[Entries from a dataset]
---

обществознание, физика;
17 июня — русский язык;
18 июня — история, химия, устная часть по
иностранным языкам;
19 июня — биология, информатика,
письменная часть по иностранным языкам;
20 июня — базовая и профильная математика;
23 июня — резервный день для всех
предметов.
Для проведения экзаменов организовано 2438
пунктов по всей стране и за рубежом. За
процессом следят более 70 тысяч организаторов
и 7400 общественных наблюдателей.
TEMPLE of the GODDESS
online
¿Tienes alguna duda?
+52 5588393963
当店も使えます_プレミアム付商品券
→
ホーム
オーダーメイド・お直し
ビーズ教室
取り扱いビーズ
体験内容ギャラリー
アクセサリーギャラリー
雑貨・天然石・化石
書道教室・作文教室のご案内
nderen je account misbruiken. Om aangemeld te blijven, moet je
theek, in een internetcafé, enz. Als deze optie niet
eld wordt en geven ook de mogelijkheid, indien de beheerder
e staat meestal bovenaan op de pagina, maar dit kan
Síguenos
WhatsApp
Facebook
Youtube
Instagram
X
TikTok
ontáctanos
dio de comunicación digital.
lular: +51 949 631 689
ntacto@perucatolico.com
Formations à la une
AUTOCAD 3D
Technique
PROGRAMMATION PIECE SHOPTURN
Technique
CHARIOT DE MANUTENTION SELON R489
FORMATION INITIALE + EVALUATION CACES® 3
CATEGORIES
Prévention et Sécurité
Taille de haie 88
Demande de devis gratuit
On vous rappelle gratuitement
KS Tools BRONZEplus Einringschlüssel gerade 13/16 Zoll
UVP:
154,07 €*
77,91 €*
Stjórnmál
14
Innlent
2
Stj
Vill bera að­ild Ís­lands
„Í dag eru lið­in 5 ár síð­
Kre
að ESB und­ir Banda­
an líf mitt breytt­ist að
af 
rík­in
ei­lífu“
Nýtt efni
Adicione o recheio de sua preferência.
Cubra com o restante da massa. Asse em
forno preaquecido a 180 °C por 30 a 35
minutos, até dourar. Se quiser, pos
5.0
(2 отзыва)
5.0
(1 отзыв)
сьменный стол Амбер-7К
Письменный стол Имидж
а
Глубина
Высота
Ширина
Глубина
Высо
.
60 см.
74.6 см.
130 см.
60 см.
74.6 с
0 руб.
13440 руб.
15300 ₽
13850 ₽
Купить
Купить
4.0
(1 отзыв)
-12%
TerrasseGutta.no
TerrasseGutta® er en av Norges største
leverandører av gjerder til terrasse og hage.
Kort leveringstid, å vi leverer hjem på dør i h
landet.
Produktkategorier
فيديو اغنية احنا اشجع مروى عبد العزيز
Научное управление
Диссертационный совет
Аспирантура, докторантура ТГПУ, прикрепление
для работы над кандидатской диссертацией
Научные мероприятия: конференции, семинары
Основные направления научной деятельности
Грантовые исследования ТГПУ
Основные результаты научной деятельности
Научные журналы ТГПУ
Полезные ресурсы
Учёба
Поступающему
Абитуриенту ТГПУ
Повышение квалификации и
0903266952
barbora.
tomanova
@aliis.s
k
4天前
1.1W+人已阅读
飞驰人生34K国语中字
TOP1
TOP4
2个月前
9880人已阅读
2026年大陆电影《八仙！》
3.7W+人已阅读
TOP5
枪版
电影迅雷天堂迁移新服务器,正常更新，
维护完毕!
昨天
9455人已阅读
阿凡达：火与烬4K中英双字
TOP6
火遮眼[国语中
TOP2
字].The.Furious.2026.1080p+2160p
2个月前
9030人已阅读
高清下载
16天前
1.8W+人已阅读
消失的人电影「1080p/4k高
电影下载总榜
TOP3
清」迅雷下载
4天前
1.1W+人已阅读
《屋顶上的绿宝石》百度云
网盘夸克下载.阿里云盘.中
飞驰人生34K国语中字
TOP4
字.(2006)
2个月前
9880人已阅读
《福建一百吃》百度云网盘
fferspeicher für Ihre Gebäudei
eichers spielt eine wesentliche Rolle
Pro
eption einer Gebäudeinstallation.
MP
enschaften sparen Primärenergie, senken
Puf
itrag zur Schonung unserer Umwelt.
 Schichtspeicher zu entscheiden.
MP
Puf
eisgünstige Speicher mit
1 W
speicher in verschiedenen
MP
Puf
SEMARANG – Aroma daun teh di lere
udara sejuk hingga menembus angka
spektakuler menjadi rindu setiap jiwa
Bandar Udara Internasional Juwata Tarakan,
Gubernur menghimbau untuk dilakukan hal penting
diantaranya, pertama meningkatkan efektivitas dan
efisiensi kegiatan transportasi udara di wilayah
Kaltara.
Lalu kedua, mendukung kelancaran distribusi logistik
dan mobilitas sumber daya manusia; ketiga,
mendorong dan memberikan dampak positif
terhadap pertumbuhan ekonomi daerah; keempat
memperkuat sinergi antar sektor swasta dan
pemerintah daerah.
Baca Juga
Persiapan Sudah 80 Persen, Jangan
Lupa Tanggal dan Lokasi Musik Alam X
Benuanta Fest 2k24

---

Report each line in the entries above that contains the string "Основные".

SOLUTION TO THE EXERCISE:
Основные направления научной деятельности
Основные результаты научной деятельности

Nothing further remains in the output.